Friday 10 March 2017

Review - The Fifth Letter by Nicola Moriarty

The Fifth Letter by Nicola Moriarty
Publisher: Michael Joseph
Release date: February 2017
Rating: ****
Back cover blurb: Joni, Trina, Deb and Eden. Best friends since the first day of school. Best friends, they liked to say, forever. But now they are in their thirties and real life - husbands, children, work - has got in the way. So, resurrecting their annual trip away, Joni has an idea, something to help them reconnect. Each woman will write an anonymous letter, sharing with their friends the things that are really going on in their lives. But as the confessions come tumbling out, Joni starts to feel the certainty of their decades-long friendships slip from her fingers. Anger. Accusations. Desires. Deceit. And then she finds another letter. One that was never supposed to be read. A fifth letter. Containing a secret so big that its writer had tried to destroy it. And now Joni is starting to wonder, did she ever really know her friends at all? 




The Fifth Letter is the first Nicola Moriarty novel that I have read, I understand in fact that it is her debut, and a mighty fine debut it is.

The Fifth Letter follows a group of four women, who've been friends since School. They holiday annually together and have remained great friends through great change; university/college, marriages, miscarriage, infertility etc.
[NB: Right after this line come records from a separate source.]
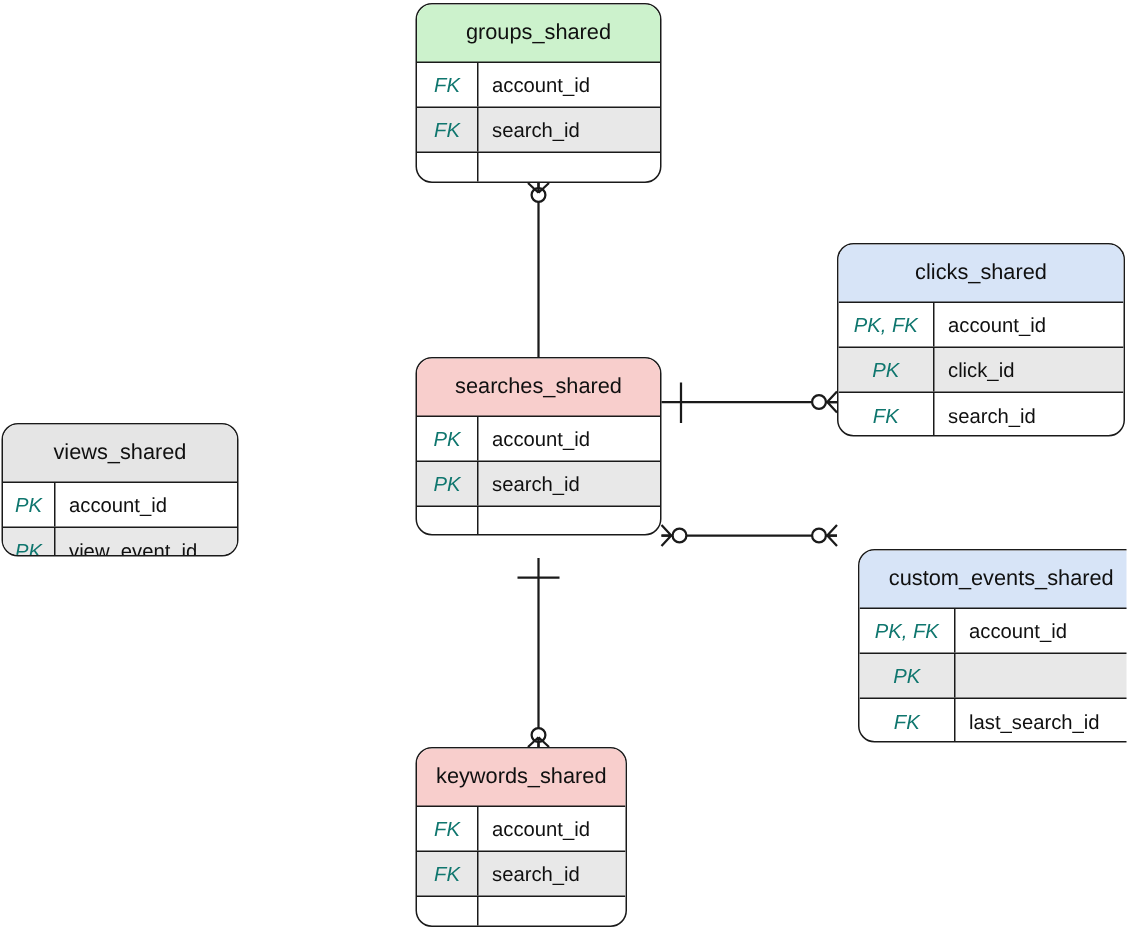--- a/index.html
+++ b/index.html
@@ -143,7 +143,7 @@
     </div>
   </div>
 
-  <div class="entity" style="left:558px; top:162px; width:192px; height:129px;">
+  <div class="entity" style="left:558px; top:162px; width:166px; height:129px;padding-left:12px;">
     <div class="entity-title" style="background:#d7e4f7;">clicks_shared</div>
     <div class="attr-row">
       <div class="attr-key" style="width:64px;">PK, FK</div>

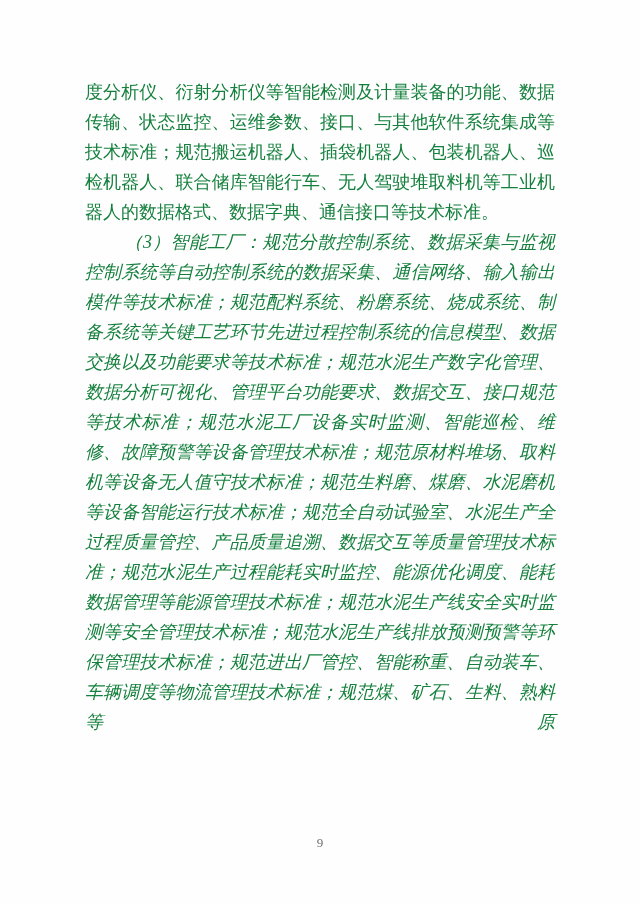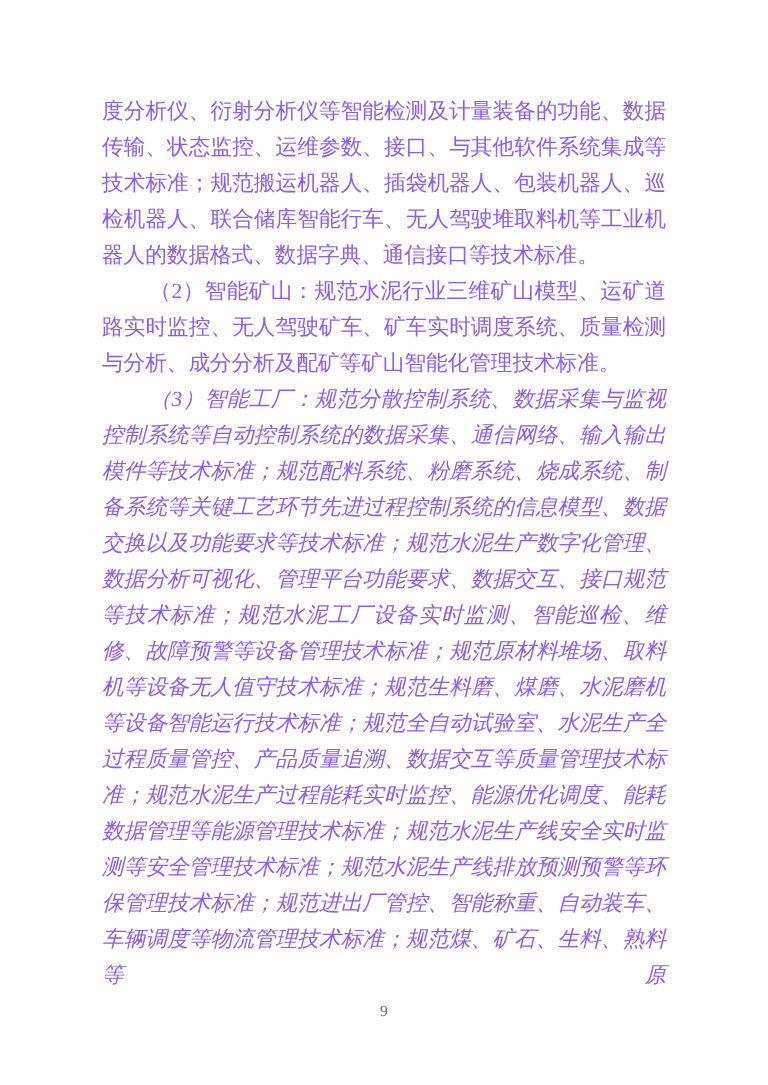--- a/index.html
+++ b/index.html
@@ -27,7 +27,7 @@
     left: 85px;
     top: 77px;
     width: 470px;
-    color: #8b5cf6;
+    color: #15803d;
     font-size: 18px;
     line-height: 30px;
     text-align: justify;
It is whilst on one of these annual trips that the group of friends decide to write the others an anonymous letter. There will be four letters, one from each of the individuals to the others in the group.

A confession to something that no one else knows, despite their closeness. Something that they have hidden from the others for years.

What starts of as a bit of a drunken joke, quickly becomes serious, and one of the four gets up in the middle of the night to destroy her original letter and write another. With good reason. Her original letter is vicious, poisonous even, towards another in the group.

Realising her mistake, she vows to get rid of the first letter that she has written. But when you are with a group of friends so close, is it really possible to hide your darkest secrets from them?

For a good while I was certain that I knew who had written the Fifth letter (turns out I was eventually right) but the author kept me guessing with a good few twists and turns before revealing it's author.

The Fifth Letter is available via Amazon online and all good book shops.

Thank You to the publishers who approved my request via netgalley in exchange for an honest review.